- Born: May 21, 1963 (age 62) Gllogjan, Deçan, Kosovo

= Nasim Haradinaj =

Kosovar politician (born 1963)

Nasim Haradinaj (born 21 May 1963) is a Kosovar politician and former KLA veteran. He served as Deputy Chairman of the KLA War Veterans’ Association (OVL-UÇK) and is a cousin of former Kosovo Prime Minister Ramush Haradinaj.

== Early life and background ==
Nasim Haradinaj was born on 21 May 1963 in Gllogjan, Deçan municipality, Kosovo. He studied law at the University of Pristina. In 1991 he was arrested by Yugoslav authorities for “activities against the state” and briefly imprisoned, shortly after his father had also been released after 14 years as a political prisoner. In 1992 he emigrated to Sweden, where he helped organize the Albanian diaspora to raise funds for the KLA’s war effort. In 1998 he returned to Kosovo with his younger brother and joined the KLA, fighting in the Battle of Košare, earning the Nom de guerre “Commander Bardhi”. After the war he joined the Kosovo Protection Corps, although he was reportedly dismissed for non-conformist behavior. He is married with five children.

== Political and public career ==
He served as municipal Director of Agriculture in Deçan as reported in January 2018. As Deputy Chairman of the OVL‑UÇK, he represented veterans in public debates and negotiations.
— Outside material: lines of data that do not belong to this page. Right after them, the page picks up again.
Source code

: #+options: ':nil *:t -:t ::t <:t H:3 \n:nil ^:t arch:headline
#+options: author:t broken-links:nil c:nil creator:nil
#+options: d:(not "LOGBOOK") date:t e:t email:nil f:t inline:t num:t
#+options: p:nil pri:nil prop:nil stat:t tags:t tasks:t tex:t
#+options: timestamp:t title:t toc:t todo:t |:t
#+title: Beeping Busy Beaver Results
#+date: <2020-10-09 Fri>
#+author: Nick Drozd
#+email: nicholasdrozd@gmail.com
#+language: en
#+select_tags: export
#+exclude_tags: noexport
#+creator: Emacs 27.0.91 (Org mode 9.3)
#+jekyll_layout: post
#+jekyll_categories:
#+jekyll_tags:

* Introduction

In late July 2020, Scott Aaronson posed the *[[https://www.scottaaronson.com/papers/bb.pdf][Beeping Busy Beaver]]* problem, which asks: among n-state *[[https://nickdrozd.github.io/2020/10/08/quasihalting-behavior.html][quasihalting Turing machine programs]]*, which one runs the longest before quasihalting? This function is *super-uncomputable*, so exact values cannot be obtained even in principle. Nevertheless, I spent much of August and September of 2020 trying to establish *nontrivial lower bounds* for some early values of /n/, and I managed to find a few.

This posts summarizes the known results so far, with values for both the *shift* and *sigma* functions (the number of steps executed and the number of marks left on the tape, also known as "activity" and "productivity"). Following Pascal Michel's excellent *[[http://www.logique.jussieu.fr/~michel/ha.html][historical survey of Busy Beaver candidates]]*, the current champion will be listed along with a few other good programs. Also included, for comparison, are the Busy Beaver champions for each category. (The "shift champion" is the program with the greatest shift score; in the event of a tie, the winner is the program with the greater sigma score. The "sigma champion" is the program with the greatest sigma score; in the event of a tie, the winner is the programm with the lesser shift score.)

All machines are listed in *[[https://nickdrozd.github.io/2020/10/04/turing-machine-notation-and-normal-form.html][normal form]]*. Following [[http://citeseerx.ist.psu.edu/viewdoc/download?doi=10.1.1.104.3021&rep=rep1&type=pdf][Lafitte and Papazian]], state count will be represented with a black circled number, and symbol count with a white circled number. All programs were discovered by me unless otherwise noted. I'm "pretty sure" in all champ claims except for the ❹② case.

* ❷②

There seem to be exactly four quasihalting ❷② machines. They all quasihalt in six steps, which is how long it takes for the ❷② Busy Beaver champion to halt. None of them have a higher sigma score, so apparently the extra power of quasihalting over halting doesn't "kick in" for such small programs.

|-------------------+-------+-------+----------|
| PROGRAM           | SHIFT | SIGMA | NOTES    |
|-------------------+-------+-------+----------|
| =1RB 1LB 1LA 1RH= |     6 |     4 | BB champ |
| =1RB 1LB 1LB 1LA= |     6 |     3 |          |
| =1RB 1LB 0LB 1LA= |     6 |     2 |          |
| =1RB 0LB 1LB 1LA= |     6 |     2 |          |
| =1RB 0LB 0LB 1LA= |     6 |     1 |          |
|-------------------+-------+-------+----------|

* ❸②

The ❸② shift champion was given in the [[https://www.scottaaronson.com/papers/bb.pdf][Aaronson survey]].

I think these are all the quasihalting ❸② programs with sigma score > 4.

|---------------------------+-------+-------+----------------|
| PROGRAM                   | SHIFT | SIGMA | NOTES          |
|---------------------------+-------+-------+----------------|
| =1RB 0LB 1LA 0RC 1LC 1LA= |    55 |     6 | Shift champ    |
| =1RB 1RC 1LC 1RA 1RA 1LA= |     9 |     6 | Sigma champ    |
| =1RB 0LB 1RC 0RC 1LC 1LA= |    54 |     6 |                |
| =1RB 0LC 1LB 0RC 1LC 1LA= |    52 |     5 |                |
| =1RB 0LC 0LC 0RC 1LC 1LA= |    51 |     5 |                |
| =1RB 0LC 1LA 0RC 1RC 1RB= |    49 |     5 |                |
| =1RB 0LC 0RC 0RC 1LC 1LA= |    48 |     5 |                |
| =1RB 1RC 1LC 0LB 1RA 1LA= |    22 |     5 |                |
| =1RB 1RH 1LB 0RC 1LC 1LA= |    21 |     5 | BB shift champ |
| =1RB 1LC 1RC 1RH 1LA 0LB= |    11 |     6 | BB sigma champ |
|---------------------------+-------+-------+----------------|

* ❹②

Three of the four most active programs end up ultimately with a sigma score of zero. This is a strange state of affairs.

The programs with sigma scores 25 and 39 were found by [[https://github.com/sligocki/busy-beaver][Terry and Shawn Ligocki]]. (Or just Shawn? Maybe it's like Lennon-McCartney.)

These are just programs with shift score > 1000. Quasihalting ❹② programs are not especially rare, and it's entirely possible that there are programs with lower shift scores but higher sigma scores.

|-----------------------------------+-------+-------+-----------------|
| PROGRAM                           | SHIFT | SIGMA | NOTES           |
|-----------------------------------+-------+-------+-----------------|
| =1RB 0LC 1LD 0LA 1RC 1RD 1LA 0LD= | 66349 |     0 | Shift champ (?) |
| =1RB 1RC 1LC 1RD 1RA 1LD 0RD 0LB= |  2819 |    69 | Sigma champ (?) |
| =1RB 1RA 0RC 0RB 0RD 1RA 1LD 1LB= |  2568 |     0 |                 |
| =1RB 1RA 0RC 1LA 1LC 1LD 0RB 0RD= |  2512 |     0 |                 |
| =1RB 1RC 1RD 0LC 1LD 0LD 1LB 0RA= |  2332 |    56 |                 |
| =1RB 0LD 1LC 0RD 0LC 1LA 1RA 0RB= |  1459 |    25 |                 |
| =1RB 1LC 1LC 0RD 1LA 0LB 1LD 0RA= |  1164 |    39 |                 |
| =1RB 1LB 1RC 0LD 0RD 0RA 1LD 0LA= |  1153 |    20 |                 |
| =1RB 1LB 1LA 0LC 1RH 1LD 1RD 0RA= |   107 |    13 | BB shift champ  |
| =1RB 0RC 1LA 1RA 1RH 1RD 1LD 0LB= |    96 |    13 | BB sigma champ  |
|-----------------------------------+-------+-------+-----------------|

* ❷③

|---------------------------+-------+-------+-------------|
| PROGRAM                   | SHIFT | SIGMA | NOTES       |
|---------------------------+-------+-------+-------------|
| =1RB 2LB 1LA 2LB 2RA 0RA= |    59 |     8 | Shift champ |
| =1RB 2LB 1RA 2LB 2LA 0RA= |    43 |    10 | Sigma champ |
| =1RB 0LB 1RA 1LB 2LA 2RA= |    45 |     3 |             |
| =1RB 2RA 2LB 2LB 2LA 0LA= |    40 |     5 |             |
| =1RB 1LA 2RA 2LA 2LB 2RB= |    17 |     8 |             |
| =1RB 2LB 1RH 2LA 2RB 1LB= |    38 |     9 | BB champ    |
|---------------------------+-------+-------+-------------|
He gave frequent interviews on Kosovar TV, commenting on delayed KLA prosecutions.

== Legal issues ==
On 25 September 2020, EULEX officers arrested Haradinaj in Pristina at the request of the Kosovo Specialist Chambers Prosecutor, accusing him of publicly revealing confidential case information. The indictment alleged that between 7 and 25 September 2020, Haradinaj and Gucati held press conferences and disseminated Specialist Chambers documents (including the identities of protected witnesses) in violation of court rules.
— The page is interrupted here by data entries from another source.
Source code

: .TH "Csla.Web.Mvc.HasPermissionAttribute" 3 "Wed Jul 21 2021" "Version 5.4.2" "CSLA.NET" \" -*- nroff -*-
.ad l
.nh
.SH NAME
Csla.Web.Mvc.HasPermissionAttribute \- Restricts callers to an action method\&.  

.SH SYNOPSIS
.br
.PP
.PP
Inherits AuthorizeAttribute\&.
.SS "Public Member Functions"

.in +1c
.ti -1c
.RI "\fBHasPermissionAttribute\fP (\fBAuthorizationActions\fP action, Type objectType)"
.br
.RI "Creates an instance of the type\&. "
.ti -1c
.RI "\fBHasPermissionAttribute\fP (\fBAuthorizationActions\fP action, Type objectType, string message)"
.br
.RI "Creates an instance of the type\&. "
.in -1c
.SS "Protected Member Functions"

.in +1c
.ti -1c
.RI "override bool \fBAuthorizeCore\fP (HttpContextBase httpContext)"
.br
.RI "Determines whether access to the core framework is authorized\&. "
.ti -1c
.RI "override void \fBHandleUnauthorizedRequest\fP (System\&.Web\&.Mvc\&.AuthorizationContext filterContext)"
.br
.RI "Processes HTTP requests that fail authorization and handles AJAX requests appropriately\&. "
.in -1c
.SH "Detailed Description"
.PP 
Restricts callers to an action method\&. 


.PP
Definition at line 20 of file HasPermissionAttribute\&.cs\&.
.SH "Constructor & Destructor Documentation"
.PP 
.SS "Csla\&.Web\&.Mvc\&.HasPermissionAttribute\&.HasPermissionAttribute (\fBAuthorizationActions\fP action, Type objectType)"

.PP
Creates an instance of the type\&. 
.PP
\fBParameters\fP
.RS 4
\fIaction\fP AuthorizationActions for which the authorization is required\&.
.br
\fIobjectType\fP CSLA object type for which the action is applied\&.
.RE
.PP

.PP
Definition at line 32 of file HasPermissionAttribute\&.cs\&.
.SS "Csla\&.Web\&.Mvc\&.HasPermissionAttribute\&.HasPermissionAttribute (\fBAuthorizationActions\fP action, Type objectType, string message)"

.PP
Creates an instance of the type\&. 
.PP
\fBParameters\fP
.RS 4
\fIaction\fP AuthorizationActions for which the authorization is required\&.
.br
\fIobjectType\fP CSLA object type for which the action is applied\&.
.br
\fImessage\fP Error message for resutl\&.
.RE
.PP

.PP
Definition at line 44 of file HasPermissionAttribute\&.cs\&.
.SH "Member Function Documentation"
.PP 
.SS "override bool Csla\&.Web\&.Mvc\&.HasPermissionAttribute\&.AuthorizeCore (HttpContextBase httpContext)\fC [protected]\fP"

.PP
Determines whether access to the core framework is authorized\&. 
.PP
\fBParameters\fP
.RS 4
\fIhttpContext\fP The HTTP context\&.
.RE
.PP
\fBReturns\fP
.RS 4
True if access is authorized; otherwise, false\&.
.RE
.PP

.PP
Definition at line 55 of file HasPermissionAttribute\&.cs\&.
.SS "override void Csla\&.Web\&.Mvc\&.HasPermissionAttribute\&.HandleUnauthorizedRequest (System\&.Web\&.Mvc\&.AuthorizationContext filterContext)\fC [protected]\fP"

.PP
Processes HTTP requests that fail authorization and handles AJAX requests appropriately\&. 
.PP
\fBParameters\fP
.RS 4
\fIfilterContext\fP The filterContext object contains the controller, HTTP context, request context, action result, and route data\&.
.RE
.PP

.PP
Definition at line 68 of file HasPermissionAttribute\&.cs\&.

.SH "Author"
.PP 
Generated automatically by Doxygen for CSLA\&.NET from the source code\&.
The trial, held at the Hague-based Kosovo Specialist Chambers, concluded on 18 May 2022. The Trial Panel found Haradinaj guilty on four of six charges: two counts of obstructing official persons in the performance of duties, one count of intimidation during proceedings, and two counts of violating court secrecy by revealing information and witness identities. The court sentenced him to four and a half years in prison with credit for time already served In June 2023, the Constitutional Court dismissed his rights complaint. Haradinaj appealed the verdict. On 2 February 2023, the Kosovo Specialist Chambers Appeals Panel largely upheld the convictions but vacated one count (one of the obstruction charges), reducing his sentence to four years and three months. In June 2023 Haradinaj applied to the Kosovo Specialist Chambers Constitutional Court (Chamber of Appeals) challenging his trial, but on 31 May 2024 the Court rejected his petition, finding no violation of rights. Following the appeals decision, the Kosovo Specialist Chambers President (Judge Rolando Rondelli Trendafilova) reviewed their sentences. Under Kosovo law and the court’s procedures, Haradinaj and Gucati were conditionally released in late 2023. Haradinaj was formally released on 14 December 2023 under specified conditions. His confiscated items were returned.
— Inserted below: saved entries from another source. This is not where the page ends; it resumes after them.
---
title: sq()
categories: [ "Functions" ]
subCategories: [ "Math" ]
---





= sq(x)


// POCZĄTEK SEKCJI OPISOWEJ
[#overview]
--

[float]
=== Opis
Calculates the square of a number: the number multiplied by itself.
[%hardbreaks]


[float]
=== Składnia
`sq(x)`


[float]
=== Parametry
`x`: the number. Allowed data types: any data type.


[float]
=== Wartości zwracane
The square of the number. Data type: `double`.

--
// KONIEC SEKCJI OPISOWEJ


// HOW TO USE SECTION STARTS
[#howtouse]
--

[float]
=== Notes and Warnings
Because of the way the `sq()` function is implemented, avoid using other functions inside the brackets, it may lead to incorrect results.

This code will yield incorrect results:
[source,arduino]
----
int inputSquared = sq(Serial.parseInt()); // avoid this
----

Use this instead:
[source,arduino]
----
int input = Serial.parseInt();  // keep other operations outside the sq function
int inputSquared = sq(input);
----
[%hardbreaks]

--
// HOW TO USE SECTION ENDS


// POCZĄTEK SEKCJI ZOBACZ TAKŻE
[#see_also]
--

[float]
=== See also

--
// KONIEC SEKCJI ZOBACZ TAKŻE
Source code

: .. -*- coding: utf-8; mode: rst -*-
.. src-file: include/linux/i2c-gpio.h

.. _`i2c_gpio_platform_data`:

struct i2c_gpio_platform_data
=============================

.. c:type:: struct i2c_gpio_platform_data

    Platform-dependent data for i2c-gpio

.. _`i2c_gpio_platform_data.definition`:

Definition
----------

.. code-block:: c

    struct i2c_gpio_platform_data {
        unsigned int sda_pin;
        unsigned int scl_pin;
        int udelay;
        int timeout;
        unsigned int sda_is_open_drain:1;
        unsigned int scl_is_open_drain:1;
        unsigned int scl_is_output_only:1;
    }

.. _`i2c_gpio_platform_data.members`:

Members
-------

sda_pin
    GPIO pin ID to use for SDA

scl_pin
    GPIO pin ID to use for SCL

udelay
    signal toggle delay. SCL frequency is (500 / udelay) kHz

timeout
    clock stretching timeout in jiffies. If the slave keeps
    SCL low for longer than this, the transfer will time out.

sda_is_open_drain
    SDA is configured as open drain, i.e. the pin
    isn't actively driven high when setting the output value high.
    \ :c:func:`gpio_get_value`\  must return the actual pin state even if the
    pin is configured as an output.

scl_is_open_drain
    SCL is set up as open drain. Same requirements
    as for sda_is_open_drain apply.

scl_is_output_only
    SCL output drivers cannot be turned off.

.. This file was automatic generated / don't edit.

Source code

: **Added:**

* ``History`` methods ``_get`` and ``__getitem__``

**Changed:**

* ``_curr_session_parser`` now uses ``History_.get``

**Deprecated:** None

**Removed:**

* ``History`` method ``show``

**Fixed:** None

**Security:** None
== Public controversies and statements ==
Nasim Haradinaj has generated controversy through numerous public remarks. For example, in December 2017 Haradinaj caused outrage by calling Kosovo’s unsolved post-war political murders “a great thing” because the victims had been members of the rival LDK party, prompting condemnation by political leaders including Prime Minister Ramush Haradinaj, who called such language “reprehensible” and urged all parties to denounce it. Haradinaj refused to apologize, claiming he was merely stating his opinion.

Haradinaj has also publicly criticized Kosovo officials. In 2025 he criticized Prime Minister Albin Kurti over Kurti’s refusal to visit former KLA leaders jailed in The Hague.Albin Kurti stated that too much paperwork prevented the visit; Haradinaj responded that he would go “even if 2,000 pages” needed to be filled, calling Kurti’s excuse “insulting” to the veterans. He contrasted this with the fact that other Balkan leaders (like Albania’s Edi Rama) had visited the prisoners as a gesture of solidarity.